Pekiyi o zaman barış süreci devam etsin diye ülkemizi mi bölelim diyenler olduğunu duyar gibiyim. Hayır, asla! Hiçbir Türk yada Kürt aklı başında bir vatandaşımız, halkımız bu ülkenin bölünmesini istemez. İstenen eşit yurttaşlık (vatandaşlık) çerçevesinde herkesin kendi kültürünü, hakkını, hukukunu yaşayabilmesidir. Bunun karşısındaki en büyük iki engel Türk ve Kürt ulusalcılığıdır. İki tarafta azınlıktır. Ama iki tarafında sesleri yüksek çıkmaktadır. Zira bu iki aşırı ve marjinal uçlar örgütlüdürler. Bunların ikisi de her gün çocuklarımızın, gençlerimizin ölmelerinden dolayı çok memnundurlar. İki tarafta keşke tekrar silahlar ateşlense ve kan aksa diye tırnaklarını birbirine vurmaktadır.
Ülkemizin büyük bir sessiz çoğunluğu vardır. Bu sessiz çoğunluk örgütlü değildir. Sesi pek çıkmaz ama sandığa gittiği zaman herkese gereken dersi fazlası ile verir.
İşte bu sessiz çoğunluğun kararı çok önemlidir.
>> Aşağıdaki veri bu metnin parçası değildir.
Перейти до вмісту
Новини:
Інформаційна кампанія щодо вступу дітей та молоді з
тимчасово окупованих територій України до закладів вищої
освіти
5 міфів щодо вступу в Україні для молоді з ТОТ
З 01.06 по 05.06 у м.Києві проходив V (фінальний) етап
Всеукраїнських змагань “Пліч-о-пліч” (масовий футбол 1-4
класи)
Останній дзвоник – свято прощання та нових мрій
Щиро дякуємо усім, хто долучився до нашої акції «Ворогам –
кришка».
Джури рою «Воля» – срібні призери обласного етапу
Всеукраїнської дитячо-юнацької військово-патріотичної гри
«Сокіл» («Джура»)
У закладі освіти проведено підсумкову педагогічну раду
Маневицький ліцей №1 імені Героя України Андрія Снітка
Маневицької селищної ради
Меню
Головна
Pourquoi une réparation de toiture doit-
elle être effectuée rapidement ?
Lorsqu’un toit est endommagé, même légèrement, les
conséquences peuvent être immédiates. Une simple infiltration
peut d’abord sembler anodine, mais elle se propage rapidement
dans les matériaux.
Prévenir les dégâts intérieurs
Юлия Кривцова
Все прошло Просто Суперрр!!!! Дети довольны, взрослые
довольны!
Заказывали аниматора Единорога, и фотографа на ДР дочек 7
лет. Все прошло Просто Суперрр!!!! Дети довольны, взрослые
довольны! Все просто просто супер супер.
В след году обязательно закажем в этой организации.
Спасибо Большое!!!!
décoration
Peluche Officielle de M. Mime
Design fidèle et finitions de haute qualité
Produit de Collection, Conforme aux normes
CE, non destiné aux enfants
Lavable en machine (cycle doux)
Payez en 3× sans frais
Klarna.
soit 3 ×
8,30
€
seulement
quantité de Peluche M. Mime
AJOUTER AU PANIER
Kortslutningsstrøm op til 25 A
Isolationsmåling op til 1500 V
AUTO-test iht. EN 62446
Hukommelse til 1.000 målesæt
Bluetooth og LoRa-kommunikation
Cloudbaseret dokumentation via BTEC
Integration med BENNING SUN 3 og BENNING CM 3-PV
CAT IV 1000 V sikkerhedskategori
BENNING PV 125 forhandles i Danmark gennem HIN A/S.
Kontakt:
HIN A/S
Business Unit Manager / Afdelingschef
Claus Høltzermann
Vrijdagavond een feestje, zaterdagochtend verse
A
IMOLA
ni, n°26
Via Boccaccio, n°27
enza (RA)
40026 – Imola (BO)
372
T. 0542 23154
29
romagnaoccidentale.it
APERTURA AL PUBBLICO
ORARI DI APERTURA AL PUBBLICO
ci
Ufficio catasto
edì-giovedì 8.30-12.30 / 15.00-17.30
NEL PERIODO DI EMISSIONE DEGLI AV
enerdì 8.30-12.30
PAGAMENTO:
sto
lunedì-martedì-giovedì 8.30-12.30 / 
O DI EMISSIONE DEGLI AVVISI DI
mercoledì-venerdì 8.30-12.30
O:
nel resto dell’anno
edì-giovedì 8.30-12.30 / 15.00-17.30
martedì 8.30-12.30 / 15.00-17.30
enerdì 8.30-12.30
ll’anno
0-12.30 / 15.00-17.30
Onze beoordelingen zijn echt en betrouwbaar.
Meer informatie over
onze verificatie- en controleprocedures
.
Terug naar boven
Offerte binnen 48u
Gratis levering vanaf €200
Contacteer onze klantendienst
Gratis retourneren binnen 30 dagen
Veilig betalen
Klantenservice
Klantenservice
Bu sessiz çoğunluk barış içinde yaşamak istiyor. Savaş, kavga, gürültü istemiyor. Bir avuç aşırı ulusalcıların, marjinallerin, illagalitenin aksine artık ne dağlarda ne şehirlerde kan akmasını istemiyor.
Bunu bütün Türk milletimiz biliyor ki Kürt kardeşlerini, Kürt vatandaşlarını sulh-u salah ile, barış ile yanına almadan, huzur içinde yaşamadan tekrar bir dünya devleti, bir bölgesel aktör – güç olamayacağını biliyor. O yüzden hiçbir komplekse kapılmadan bunu yaparsak şu parti ne der; bu kesim ne der demeden çözüm süreci devam ettirilmelidir. PKK istedi diye değil, tüm bu reformlara halkımız, Kürt vatandaşlarımız layık olduğu için bu reformlar devam etmelidir. Çözüm süreci tıkanmamalıdır. Her şeye rağmen en kötü barış en iyi savaştan evladır.